Love me tender de Constance Debré



C’est leur affaire à tous ceux qui veulent croire à cette histoire que les femmes ont un lien avec la Lune, avec la nature, avec l’instinct, qui leur commande de s’en tenir à la matière et de renoncer à être. Moi ça ne m’intéresse pas. Mère ça n’existe pas. Mère comme statut, comme identité, comme pouvoir ou non-pouvoir, comme position de dominé et de dominant, comme victime comme bourreau, ça n’existe pas. Ça n’existe jamais ces choses-là. Il y a l’amour et c’est tout autre chose. L’amour qui n’a même pas besoin d’amour en retour, l’amour qui ne demande rien, l’amour qui sait ce qu’il est et qui ne doute jamais, l’amour qui sait que la peine n’est rien, qu’elle ne le concerne pas, qu’elle est inopérante, que la violence ne concerne que celui qui l’exerce. Mon fils sait tout ça très bien. C’est un petit mensch mon fils.

L’annonce est explosive, elle dit tout ou pas assez. Puis vient l’histoire, celle de pleins de couples qui ne s’aiment plus, se séparent et se font du mal. Ils se font payer ce désamour, parfois et même souvent à travers leurs enfants. Ceux qu’ils aiment à priori infiniment mais qu’ils sont prêt à détruire par désespoir, par mesquinerie, par colère, par orgueil aussi. L’humain excelle dans la vengeance palliative à la souffrance.
La parade de protection des enfants, fortement justifiée dans certaines situations, devient pour d’autres une vendetta viscérale. Priver son enfant d’un de ses parents sans justification est aussi une forme de maltraitance, vite oublié par celui qui châtie.

Peut-on dés-aimés ses enfants ? C’est ce que chaque enfant interroge lors d’une séparation. Comment s’inscrire dans une nouvelle vie, loin de la base familiale en conservant l’affection et l’attention initiale. Comment pallier à cette absence et cette reconstruction parentale en dehors du foyer?
Comment le parent redevient un être à part entière, scindé du couple amoureux, tout en conservant les obligations du couple parental ?
Comment pallier le conflit et le chagrin parfois transformé en rage ?
Un enfant est vulnérable et dépendant affectivement de ces parents, un enfant ne peut choisir entre deux amours aussi intense, il est déraisonnable de lui demander de conclure. Un enfant est morcelé si ses parents se déchirent. Les moitiés subissent parfois les bassesses de l’autre, mais c’est toujours l’enfant qui paye le plus.

Love me tender a un langage parfois cru, un phrasé vigoureux, une langue instruite qui ne s’apitoie jamais. Le récit est divisé en chapitres très courts. Ils racontent la souffrance voilée, par bribes, la colère dissimulée, l’incompréhension massive. Un texte imprégné de tendresse recluse. Aucune sensiblerie, l’autrice s’astreint à une discipline de corps et d’esprit pour évincer le précipice.

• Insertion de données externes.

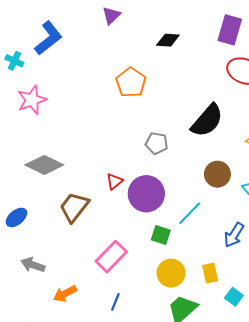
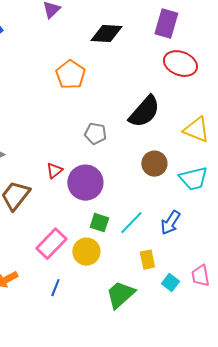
black diamond: (168, 40) -> (106, 34), size x1.4
cyan line: (190, 213) -> (131, 223), moved
yellow circle: (171, 273) -> (86, 252), moved

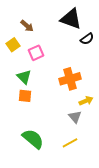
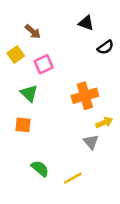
black triangle: (71, 19) -> (86, 23), size x0.6
orange square: (25, 96) -> (23, 125), moved
green semicircle: (33, 139) -> (40, 169), size x0.7
yellow line: (70, 143) -> (73, 178), moved

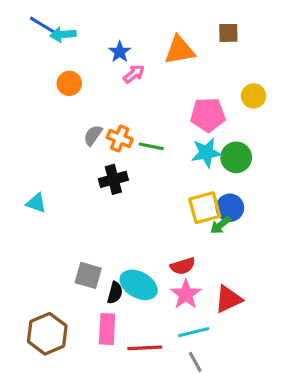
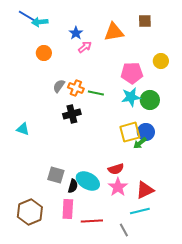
cyan line: (194, 332) -> (140, 211), moved

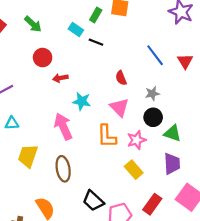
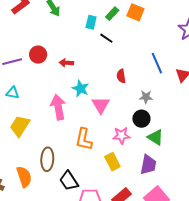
cyan rectangle: (76, 29) -> (91, 22), turned 56
red circle: (43, 58) -> (38, 55), moved
pink triangle: (119, 107) -> (101, 105), moved
orange L-shape: (107, 136) -> (84, 139), moved
brown ellipse: (63, 169) -> (47, 159), moved

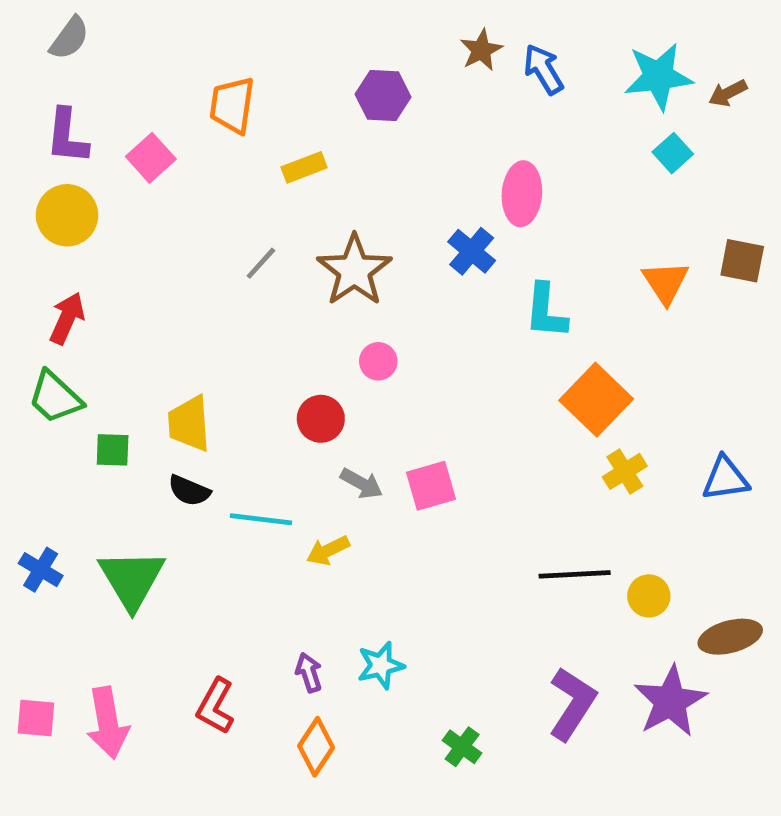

Un bel hymne à la liberté d’être et de choix avec toute l’ambivalence de l’amour maternel tantôt étouffant, tantôt émouvant.
Une fin tout de même teintée d’amertume. On achève la lecture admiratif et désolé pour la perte irréversible de cette enfance envolée, de tous ces moments qui n’existeront plus et n’auront pas été partagés.

Il n’est pas sûr que le livre répare mais il dit, il est une voix pour tous ceux n’en ayant pas. Il parait que l’écriture peut sauver, elle a au moins le mérite de tenir debout et crier la colère immobile, la douleur impassible. Résigné et stoïque, pudique et sensible, ce récit est émouvant et d’une grande sagesse.  Je suis conquise.

Flammarion, le 8 janvier 2020
192 pages

Commentaires

  1. Ça fait peur, ce thème. Mais je finirai peut-être par le lire, ne serait-ce que pour me faire ma propre opinion.